This case centers around a dispute over the copyright of a reimagined form of the traditional Yakshagana dance drama, called Yaksha Ranga, developed by Dr. Kota Shivarama Karanth. Dr. Karanth, a renowned cultural figure and former director of the Academy, devised a unique choreographed style and composed several dramatic prasangas or pieces. Before his death, he executed a will transferring all copyrights and literary works to B. Malini Mallya, acknowledging her long-standing personal and scholarly support. When the appellants performed one of the copyrighted prasangas without permission, Mallya sued for copyright infringement. The Supreme Court addressed the distinction between literary and dramatic works under the Copyright Act, 1957. The core issue was whether the copyright bequeathed to the respondent through Dr. Karanth’s will, which referred primarily to “literary works,” also included his choreographed Yakshagana performances, which are dramatic in nature. The Court clarified that while dramatic works can contain literary elements such as dialogue and scripts, they are legally distinct from literary works. Dramatic works specifically encompass performances like choreography and theatrical expression, provided they are fixed in a tangible form. Although the High Court had ruled that dramatic works were a part of literary works and thus covered by the will, the Supreme Court disagreed, holding that the Copyright Act treats them as separate categories. Nevertheless, the Court found that the residuary clause in Dr. Karanth’s will was broad enough to include dramatic works, thereby upholding the respondent’s claim to copyright over the Yakshagana ballets.[17]

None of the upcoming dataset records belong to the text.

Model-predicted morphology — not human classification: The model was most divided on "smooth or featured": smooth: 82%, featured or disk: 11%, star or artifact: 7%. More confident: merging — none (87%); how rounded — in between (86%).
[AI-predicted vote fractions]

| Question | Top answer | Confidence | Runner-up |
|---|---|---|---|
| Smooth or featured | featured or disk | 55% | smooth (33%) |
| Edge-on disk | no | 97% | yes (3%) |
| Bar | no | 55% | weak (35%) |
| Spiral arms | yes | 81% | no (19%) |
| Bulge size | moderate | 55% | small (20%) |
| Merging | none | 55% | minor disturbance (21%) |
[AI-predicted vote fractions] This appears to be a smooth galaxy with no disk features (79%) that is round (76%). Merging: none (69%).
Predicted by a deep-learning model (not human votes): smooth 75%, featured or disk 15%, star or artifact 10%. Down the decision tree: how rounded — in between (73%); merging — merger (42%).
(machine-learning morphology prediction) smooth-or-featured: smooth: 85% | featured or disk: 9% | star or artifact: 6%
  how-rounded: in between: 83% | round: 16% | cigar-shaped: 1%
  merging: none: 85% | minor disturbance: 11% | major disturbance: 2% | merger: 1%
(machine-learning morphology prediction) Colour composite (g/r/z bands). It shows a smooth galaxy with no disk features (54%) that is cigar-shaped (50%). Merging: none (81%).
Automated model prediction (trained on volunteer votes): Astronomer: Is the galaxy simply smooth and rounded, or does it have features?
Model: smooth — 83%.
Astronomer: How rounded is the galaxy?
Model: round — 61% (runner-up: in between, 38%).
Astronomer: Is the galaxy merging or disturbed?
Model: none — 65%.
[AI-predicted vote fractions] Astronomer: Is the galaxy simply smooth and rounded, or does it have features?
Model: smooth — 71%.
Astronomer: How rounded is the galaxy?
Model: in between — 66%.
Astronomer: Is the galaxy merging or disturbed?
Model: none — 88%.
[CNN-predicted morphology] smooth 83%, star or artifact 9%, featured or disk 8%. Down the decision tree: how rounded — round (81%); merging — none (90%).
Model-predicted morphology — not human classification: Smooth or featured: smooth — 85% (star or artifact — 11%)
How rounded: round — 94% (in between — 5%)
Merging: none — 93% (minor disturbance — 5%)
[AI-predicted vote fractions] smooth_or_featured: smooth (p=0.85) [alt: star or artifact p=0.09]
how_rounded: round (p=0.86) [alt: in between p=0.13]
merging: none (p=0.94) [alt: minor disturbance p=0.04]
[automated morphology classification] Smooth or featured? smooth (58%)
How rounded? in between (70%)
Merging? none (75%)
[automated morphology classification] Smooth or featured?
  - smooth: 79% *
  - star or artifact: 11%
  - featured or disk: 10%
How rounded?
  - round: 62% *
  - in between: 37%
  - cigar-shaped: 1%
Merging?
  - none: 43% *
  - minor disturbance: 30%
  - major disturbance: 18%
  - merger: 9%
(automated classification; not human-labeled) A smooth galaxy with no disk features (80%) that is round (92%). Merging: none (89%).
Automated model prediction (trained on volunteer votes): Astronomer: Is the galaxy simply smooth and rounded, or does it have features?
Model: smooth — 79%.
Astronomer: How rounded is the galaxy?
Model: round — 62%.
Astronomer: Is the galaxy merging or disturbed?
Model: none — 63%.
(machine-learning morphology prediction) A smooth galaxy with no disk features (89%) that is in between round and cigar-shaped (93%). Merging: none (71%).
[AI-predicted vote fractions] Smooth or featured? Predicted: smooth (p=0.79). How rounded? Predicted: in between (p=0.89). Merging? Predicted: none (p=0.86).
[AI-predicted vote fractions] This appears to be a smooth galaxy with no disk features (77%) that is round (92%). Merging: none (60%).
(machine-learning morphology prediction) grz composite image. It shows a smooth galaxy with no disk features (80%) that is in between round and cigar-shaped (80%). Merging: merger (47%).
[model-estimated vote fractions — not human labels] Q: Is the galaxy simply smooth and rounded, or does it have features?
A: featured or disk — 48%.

  • Bikram’s Yoga Coll. Of India, L.P. v. Evolation Yoga, LLC, 2015

The United States Court of Appeals for the Ninth Circuit addressed whether Bikram Choudhury’s sequence of twenty-six yoga postures and two breathing exercises promoted as the “Bikram Yoga Sequence”, was eligible for copyright protection. The court held that the Sequence, though described and illustrated in a copyrighted book, constituted an unprotectable idea, method, or system under Section 102(b) of the U.S. Copyright Act. Emphasizing the foundational principle of the idea/expression dichotomy, the court reasoned that copyright law protects only the expression of ideas, not the ideas, processes, or functional systems themselves. It further clarified that the Sequence could not be protected as a “compilation” or a “choreographic work,” since its arrangement was primarily functional and aimed at promoting health and fitness, not at expressing a creative or artistic vision. The court underscored that granting copyright protection to a method of physical movement or a healing system would exceed the constitutional scope of copyright and encroach upon the domain of patent law. This ruling affirms the essential balance between encouraging innovation and preserving public access to ideas, especially in contexts like yoga, where sequences are utilitarian and widely shared cultural practices.[18]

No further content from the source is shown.